• TASK REQUIREMENTS:
a: In the Katherine McNamara biography, what digital publication did she begin soon after moving to Charlottesville?
b: Reproduce the stored records from the line containing "## History / Credits" through the end of the records, swapping "tickets" for "reports" and keeping everything else identical.

TEXT PROVIDED Start Marker

= Katherine McNamara (publisher) =

American publisher

Katherine McNamara is a writer, editor, and digital publisher in Charlottesville, Virginia. She grew up in Northeastern Pennsylvania. While pursuing a Ph.D. in History at Cornell, she went to Paris on a French-government research fellowship, researching the thought of the French ethnologue Marcel Mauss. From Paris she moved to Alaska, where she lived and wrote for many years; she developed an interest in Native languages and linguistics that continues to this day. She moved to New York in the late 1980s, and in 1989 began writing her 2001 book, Narrow Road to the Deep North: A Journey into the Interior of Alaska. After her husband's death in 1994, she moved to Charlottesville, and soon after began her digital publication Archipelago. Today she is publisher and editor of Artist's Proof Editions.

TEXT PROVIDED End Marker
DATA Start Marker

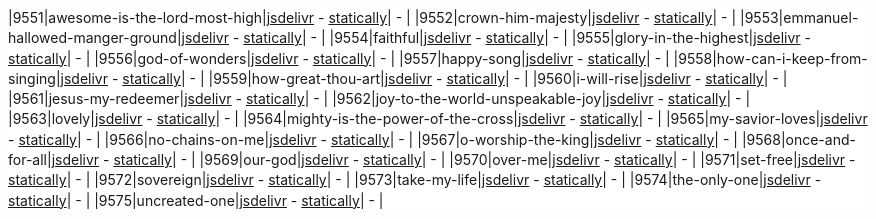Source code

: |9551|awesome-is-the-lord-most-high|[jsdelivr](https://cdn.jsdelivr.net/gh/dbchord/c7-1-3/5001-10000/9501-10000/awesome-is-the-lord-most-high.webp) - [statically](https://cdn.statically.io/gh/dbchord/c7-1-3/i/5001-10000/9501-10000/awesome-is-the-lord-most-high.webp)| - |
|9552|crown-him-majesty|[jsdelivr](https://cdn.jsdelivr.net/gh/dbchord/c7-1-3/5001-10000/9501-10000/crown-him-majesty.webp) - [statically](https://cdn.statically.io/gh/dbchord/c7-1-3/i/5001-10000/9501-10000/crown-him-majesty.webp)| - |
|9553|emmanuel-hallowed-manger-ground|[jsdelivr](https://cdn.jsdelivr.net/gh/dbchord/c7-1-3/5001-10000/9501-10000/emmanuel-hallowed-manger-ground.webp) - [statically](https://cdn.statically.io/gh/dbchord/c7-1-3/i/5001-10000/9501-10000/emmanuel-hallowed-manger-ground.webp)| - |
|9554|faithful|[jsdelivr](https://cdn.jsdelivr.net/gh/dbchord/c7-1-3/5001-10000/9501-10000/faithful.webp) - [statically](https://cdn.statically.io/gh/dbchord/c7-1-3/i/5001-10000/9501-10000/faithful.webp)| - |
|9555|glory-in-the-highest|[jsdelivr](https://cdn.jsdelivr.net/gh/dbchord/c7-1-3/5001-10000/9501-10000/glory-in-the-highest.webp) - [statically](https://cdn.statically.io/gh/dbchord/c7-1-3/i/5001-10000/9501-10000/glory-in-the-highest.webp)| - |
|9556|god-of-wonders|[jsdelivr](https://cdn.jsdelivr.net/gh/dbchord/c7-1-3/5001-10000/9501-10000/god-of-wonders.webp) - [statically](https://cdn.statically.io/gh/dbchord/c7-1-3/i/5001-10000/9501-10000/god-of-wonders.webp)| - |
|9557|happy-song|[jsdelivr](https://cdn.jsdelivr.net/gh/dbchord/c7-1-3/5001-10000/9501-10000/happy-song.webp) - [statically](https://cdn.statically.io/gh/dbchord/c7-1-3/i/5001-10000/9501-10000/happy-song.webp)| - |
|9558|how-can-i-keep-from-singing|[jsdelivr](https://cdn.jsdelivr.net/gh/dbchord/c7-1-3/5001-10000/9501-10000/how-can-i-keep-from-singing.webp) - [statically](https://cdn.statically.io/gh/dbchord/c7-1-3/i/5001-10000/9501-10000/how-can-i-keep-from-singing.webp)| - |
|9559|how-great-thou-art|[jsdelivr](https://cdn.jsdelivr.net/gh/dbchord/c7-1-3/5001-10000/9501-10000/how-great-thou-art.webp) - [statically](https://cdn.statically.io/gh/dbchord/c7-1-3/i/5001-10000/9501-10000/how-great-thou-art.webp)| - |
|9560|i-will-rise|[jsdelivr](https://cdn.jsdelivr.net/gh/dbchord/c7-1-3/5001-10000/9501-10000/i-will-rise.webp) - [statically](https://cdn.statically.io/gh/dbchord/c7-1-3/i/5001-10000/9501-10000/i-will-rise.webp)| - |
|9561|jesus-my-redeemer|[jsdelivr](https://cdn.jsdelivr.net/gh/dbchord/c7-1-3/5001-10000/9501-10000/jesus-my-redeemer.webp) - [statically](https://cdn.statically.io/gh/dbchord/c7-1-3/i/5001-10000/9501-10000/jesus-my-redeemer.webp)| - |
|9562|joy-to-the-world-unspeakable-joy|[jsdelivr](https://cdn.jsdelivr.net/gh/dbchord/c7-1-3/5001-10000/9501-10000/joy-to-the-world-unspeakable-joy.webp) - [statically](https://cdn.statically.io/gh/dbchord/c7-1-3/i/5001-10000/9501-10000/joy-to-the-world-unspeakable-joy.webp)| - |
|9563|lovely|[jsdelivr](https://cdn.jsdelivr.net/gh/dbchord/c7-1-3/5001-10000/9501-10000/lovely.webp) - [statically](https://cdn.statically.io/gh/dbchord/c7-1-3/i/5001-10000/9501-10000/lovely.webp)| - |
|9564|mighty-is-the-power-of-the-cross|[jsdelivr](https://cdn.jsdelivr.net/gh/dbchord/c7-1-3/5001-10000/9501-10000/mighty-is-the-power-of-the-cross.webp) - [statically](https://cdn.statically.io/gh/dbchord/c7-1-3/i/5001-10000/9501-10000/mighty-is-the-power-of-the-cross.webp)| - |
|9565|my-savior-loves|[jsdelivr](https://cdn.jsdelivr.net/gh/dbchord/c7-1-3/5001-10000/9501-10000/my-savior-loves.webp) - [statically](https://cdn.statically.io/gh/dbchord/c7-1-3/i/5001-10000/9501-10000/my-savior-loves.webp)| - |
|9566|no-chains-on-me|[jsdelivr](https://cdn.jsdelivr.net/gh/dbchord/c7-1-3/5001-10000/9501-10000/no-chains-on-me.webp) - [statically](https://cdn.statically.io/gh/dbchord/c7-1-3/i/5001-10000/9501-10000/no-chains-on-me.webp)| - |
|9567|o-worship-the-king|[jsdelivr](https://cdn.jsdelivr.net/gh/dbchord/c7-1-3/5001-10000/9501-10000/o-worship-the-king.webp) - [statically](https://cdn.statically.io/gh/dbchord/c7-1-3/i/5001-10000/9501-10000/o-worship-the-king.webp)| - |
|9568|once-and-for-all|[jsdelivr](https://cdn.jsdelivr.net/gh/dbchord/c7-1-3/5001-10000/9501-10000/once-and-for-all.webp) - [statically](https://cdn.statically.io/gh/dbchord/c7-1-3/i/5001-10000/9501-10000/once-and-for-all.webp)| - |
|9569|our-god|[jsdelivr](https://cdn.jsdelivr.net/gh/dbchord/c7-1-3/5001-10000/9501-10000/our-god.webp) - [statically](https://cdn.statically.io/gh/dbchord/c7-1-3/i/5001-10000/9501-10000/our-god.webp)| - |
|9570|over-me|[jsdelivr](https://cdn.jsdelivr.net/gh/dbchord/c7-1-3/5001-10000/9501-10000/over-me.webp) - [statically](https://cdn.statically.io/gh/dbchord/c7-1-3/i/5001-10000/9501-10000/over-me.webp)| - |
|9571|set-free|[jsdelivr](https://cdn.jsdelivr.net/gh/dbchord/c7-1-3/5001-10000/9501-10000/set-free.webp) - [statically](https://cdn.statically.io/gh/dbchord/c7-1-3/i/5001-10000/9501-10000/set-free.webp)| - |
|9572|sovereign|[jsdelivr](https://cdn.jsdelivr.net/gh/dbchord/c7-1-3/5001-10000/9501-10000/sovereign.webp) - [statically](https://cdn.statically.io/gh/dbchord/c7-1-3/i/5001-10000/9501-10000/sovereign.webp)| - |
|9573|take-my-life|[jsdelivr](https://cdn.jsdelivr.net/gh/dbchord/c7-1-3/5001-10000/9501-10000/take-my-life.webp) - [statically](https://cdn.statically.io/gh/dbchord/c7-1-3/i/5001-10000/9501-10000/take-my-life.webp)| - |
|9574|the-only-one|[jsdelivr](https://cdn.jsdelivr.net/gh/dbchord/c7-1-3/5001-10000/9501-10000/the-only-one.webp) - [statically](https://cdn.statically.io/gh/dbchord/c7-1-3/i/5001-10000/9501-10000/the-only-one.webp)| - |
|9575|uncreated-one|[jsdelivr](https://cdn.jsdelivr.net/gh/dbchord/c7-1-3/5001-10000/9501-10000/uncreated-one.webp) - [statically](https://cdn.statically.io/gh/dbchord/c7-1-3/i/5001-10000/9501-10000/uncreated-one.webp)| - |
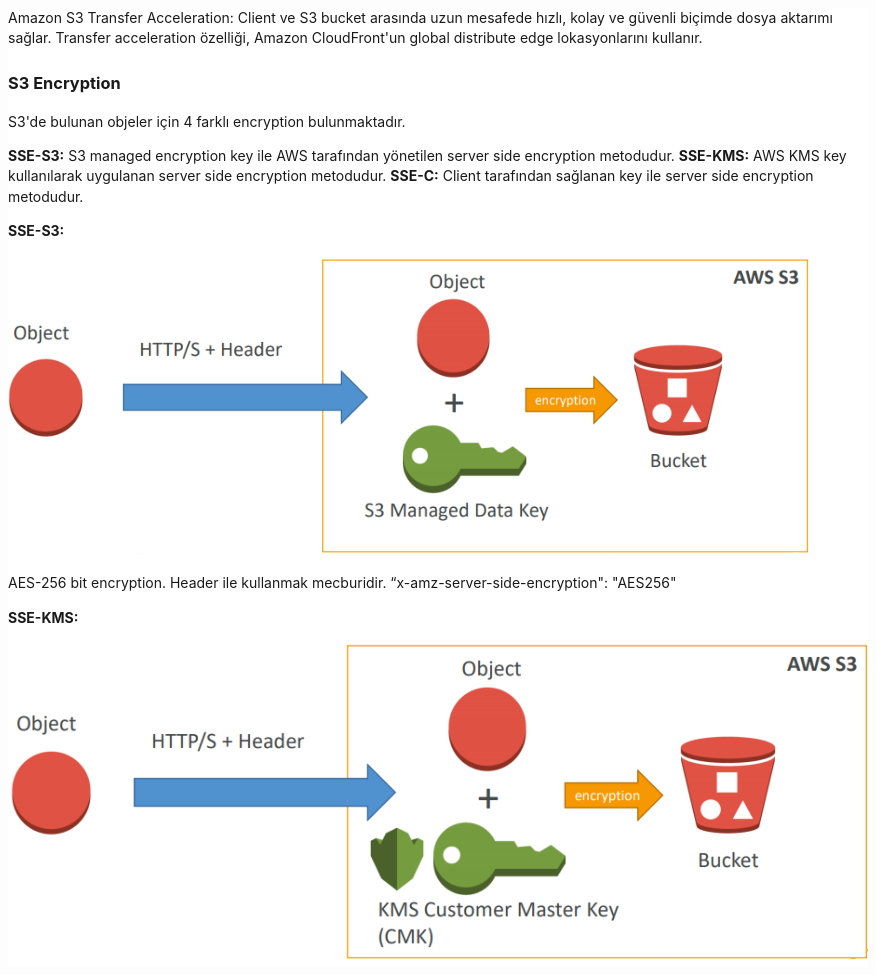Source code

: Amazon S3 Transfer Acceleration: Client ve S3 bucket arasında uzun mesafede hızlı, kolay ve güvenli biçimde dosya aktarımı sağlar. Transfer acceleration özelliği, Amazon CloudFront'un global distribute edge lokasyonlarını kullanır.

<a name="#s3-encryption"></a>
### S3 Encryption

S3'de bulunan objeler için 4 farklı encryption bulunmaktadır.

**SSE-S3:** S3 managed encryption key ile AWS tarafından yönetilen server side encryption metodudur.
**SSE-KMS:** AWS KMS key kullanılarak uygulanan server side encryption metodudur.
**SSE-C:** Client tarafından sağlanan key ile server side encryption metodudur.

**SSE-S3:**

![image27](images/image27.png)

AES-256 bit encryption. Header ile kullanmak mecburidir.
“x-amz-server-side-encryption": "AES256"

**SSE-KMS:**

![image28](images/image28.png)
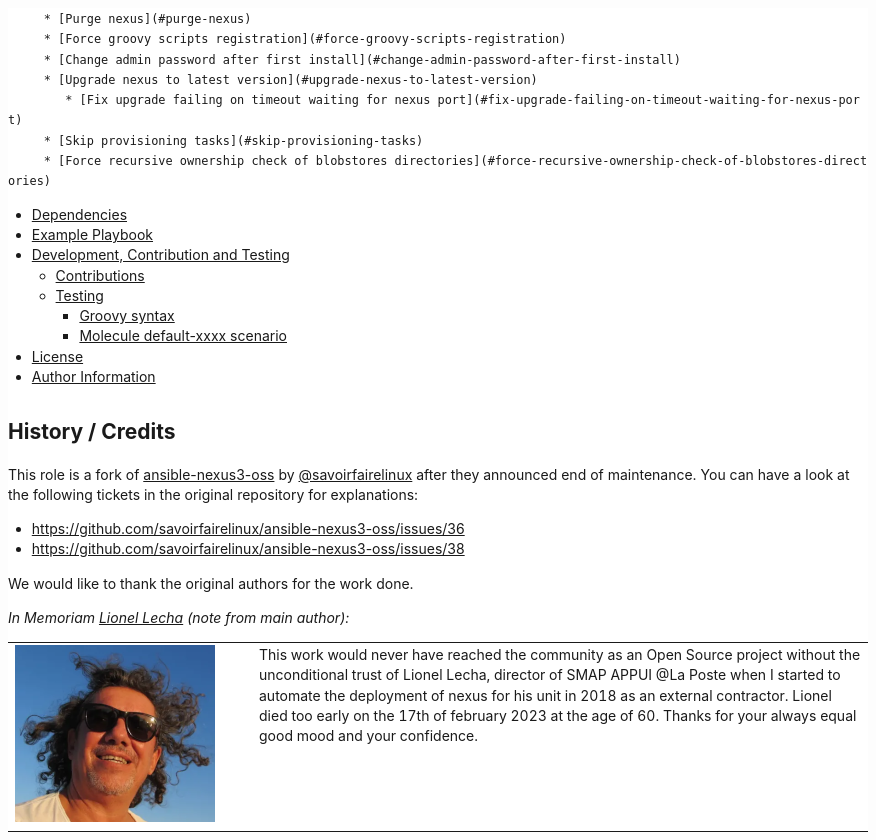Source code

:          * [Purge nexus](#purge-nexus)
         * [Force groovy scripts registration](#force-groovy-scripts-registration)
         * [Change admin password after first install](#change-admin-password-after-first-install)
         * [Upgrade nexus to latest version](#upgrade-nexus-to-latest-version)
            * [Fix upgrade failing on timeout waiting for nexus port](#fix-upgrade-failing-on-timeout-waiting-for-nexus-port)
         * [Skip provisioning tasks](#skip-provisioning-tasks)
         * [Force recursive ownership check of blobstores directories](#force-recursive-ownership-check-of-blobstores-directories)
   * [Dependencies](#dependencies)
   * [Example Playbook](#example-playbook)
   * [Development, Contribution and Testing](#development-contribution-and-testing)
      * [Contributions](#contributions)
      * [Testing](#testing)
         * [Groovy syntax](#groovy-syntax)
         * [Molecule default-xxxx scenario](#molecule-default-xxxx-scenario)
   * [License](#license)
   * [Author Information](#author-information)





## History / Credits

This role is a fork of [ansible-nexus3-oss](https://github.com/savoirfairelinux/ansible-nexus3-oss) by [@savoirfairelinux](https://github.com/savoirfairelinux) after they announced end of maintenance.
You can have a look at the following tickets in the original repository for explanations:
- https://github.com/savoirfairelinux/ansible-nexus3-oss/issues/36
- https://github.com/savoirfairelinux/ansible-nexus3-oss/issues/38

We would like to thank the original authors for the work done.

*In Memoriam [Lionel Lecha] (note from main author):*
<table>
    <tr>
        <td width="230px"><img alt="Picture of Lionel Lecha" src="docs/images/lionel_lecha.png" /></td>
        <td>
            This work would never have reached the community as an Open Source project without the unconditional trust
            of Lionel Lecha, director of SMAP APPUI @La Poste when I started to automate the deployment of nexus
            for his unit in 2018 as an external contractor. Lionel died too early on the 17th of february 2023
            at the age of 60. Thanks for your always equal good mood and your confidence.
        </td>
    </tr>
</table>


[Lionel Lecha]: https://www.linkedin.com/in/lionellecha/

DATA End Marker

• LIST OF SOLUTIONS:
a: Archipelago

b:
## History / Credits

This role is a fork of [ansible-nexus3-oss](https://github.com/savoirfairelinux/ansible-nexus3-oss) by [@savoirfairelinux](https://github.com/savoirfairelinux) after they announced end of maintenance.
You can have a look at the following reports in the original repository for explanations:
- https://github.com/savoirfairelinux/ansible-nexus3-oss/issues/36
- https://github.com/savoirfairelinux/ansible-nexus3-oss/issues/38

We would like to thank the original authors for the work done.

*In Memoriam [Lionel Lecha] (note from main author):*
<table>
    <tr>
        <td width="230px"><img alt="Picture of Lionel Lecha" src="docs/images/lionel_lecha.png" /></td>
        <td>
            This work would never have reached the community as an Open Source project without the unconditional trust
            of Lionel Lecha, director of SMAP APPUI @La Poste when I started to automate the deployment of nexus
            for his unit in 2018 as an external contractor. Lionel died too early on the 17th of february 2023
            at the age of 60. Thanks for your always equal good mood and your confidence.
        </td>
    </tr>
</table>


[Lionel Lecha]: https://www.linkedin.com/in/lionellecha/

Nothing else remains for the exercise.